ATGCACAAGTAAGGTTACCG-ACCTGTATGTGAACTCAACA
                 ||| |||
GTGCTCGGGTCACCTTACCGGACCGCCCAGGGCGGCCCAAG
21
CCGGACC

This is the section of my script, the top half deals with opening different files. it also prints a dictionary with the count of each sequence at the end.

list_of_positions = []

for match in re.finditer(r'(?=(%s))' % re.escape("-"), dict_seqs[E_C]): 
    list_of_positions.append(match.start())

set_of_positions = set(list_of_positions)
for position in list_of_positions:
    list_no_indels = []
    for number in range(position-20, position) :
        list_no_indels.append(number)
    for number in range(position+1, position+21) :
        list_no_indels.append(number)
    set_no_indels = set(list_no_indels)
    if len(set_no_indels.intersection(set_of_positions))> 0 : continue

    if len(set_no_indels.intersection(set_of_positions_EF))> 0 : continue


    print position 
    #print match.start()

    print dict_seqs[E_F][position -3:position +3]

    key = dict_seqs[E_F][position -3: position +3]
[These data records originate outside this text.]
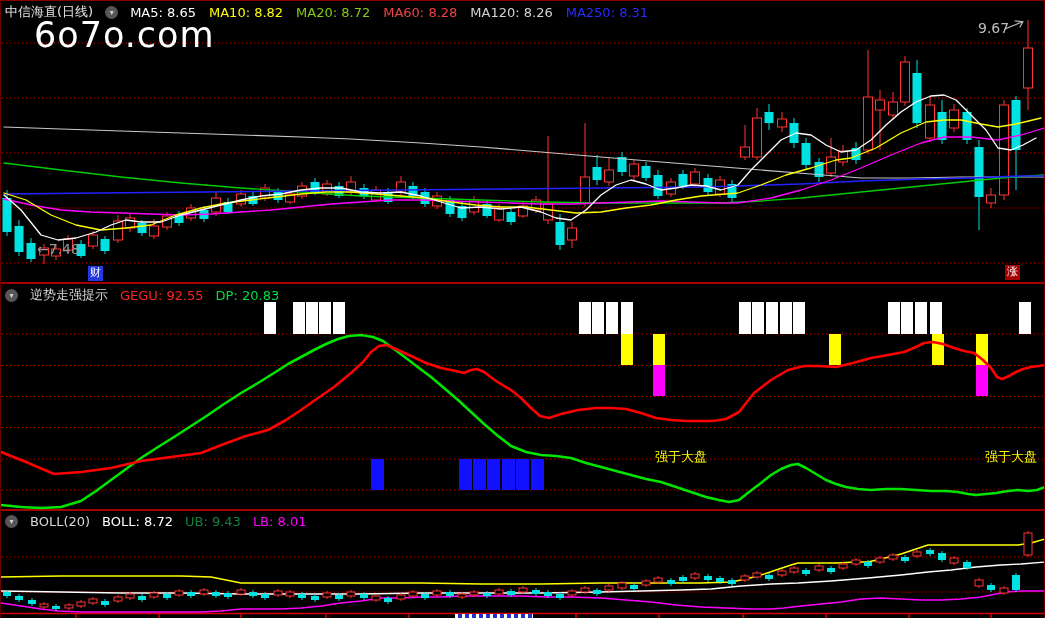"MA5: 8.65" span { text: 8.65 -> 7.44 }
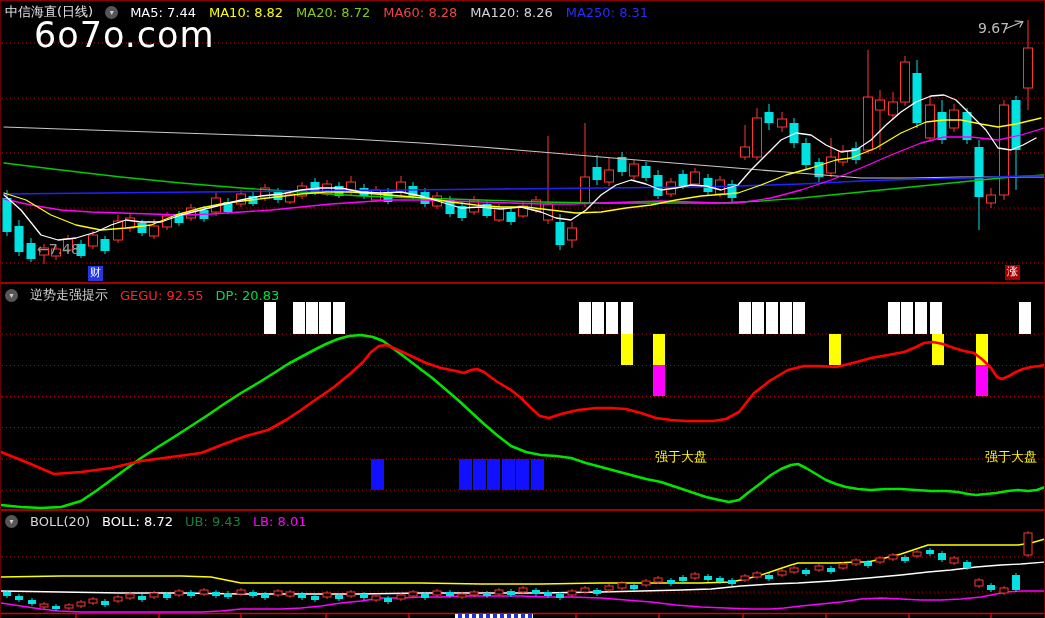"MA60: 8.28" span { color: #ef4444 -> #8b5cf6 }
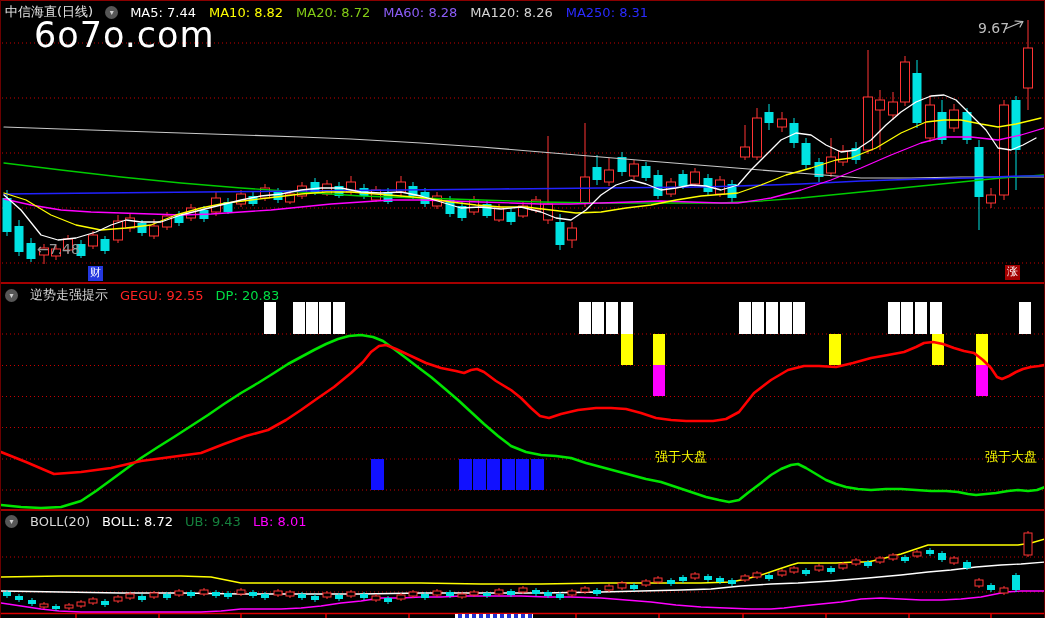"←7.48" div.txt { top: 241px -> 268px }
    if nt_dict.has_key(key):
        nt_dict[key] += 1 
    else:
        nt_dict[key] = 1


print nt_dict

Essentially, I was trying to edit the results of pairwise alignments to try and identify the nucleotides opposite the gaps in both the query and database sequences in order to conduct some basic Insertion/Deletion analysis.

I was able to solve one of my earlier issues by increasing the distance between gaps "-" to 20 nt's in an attempt to reduce noise, this has improved my results. Script edited above.

This is an example of my results and at the end I have a dictionary which counts the occurences of each sequence.

ATGCACAA-ACCTGTATG # query
ATGCAGAGGAAGAGCAAG # database
9 (position on the sequence)
GAGGAA (hexamer)


ATGCACAAGACCTGTATG # query
ATGCAGAG-AAGAGCAAG # database
9 (position)
CAAGAC (hexamer)

However, I am still trying to fix the script where I get the nucleotides around the gap to match exactly such as this, where the | is just to show matching nt's on each sequence:

GGTTACCG-ACCTGTATGTGAACTCAACA # query
     ||| ||
CCTTACCGGACCGCCCAGGGCGGCCCAAG # database

9
ACCGAC

Any help with this would be gratefully appreciated!


Solution

  • I think I understand what you are trying to do but as @alko has said - comments in your code will definitely help a lot.

    As to finding an exact match around the gap you could run a string comparison:

    Something along the lines of:

    if query[position -3: position] == database[position -3: position] and query[position +1: position +3] == database[position +1: position +3]:
       # Do something
    

    You will need to replace "query" and "database" with what you have called your strings that you want to compare.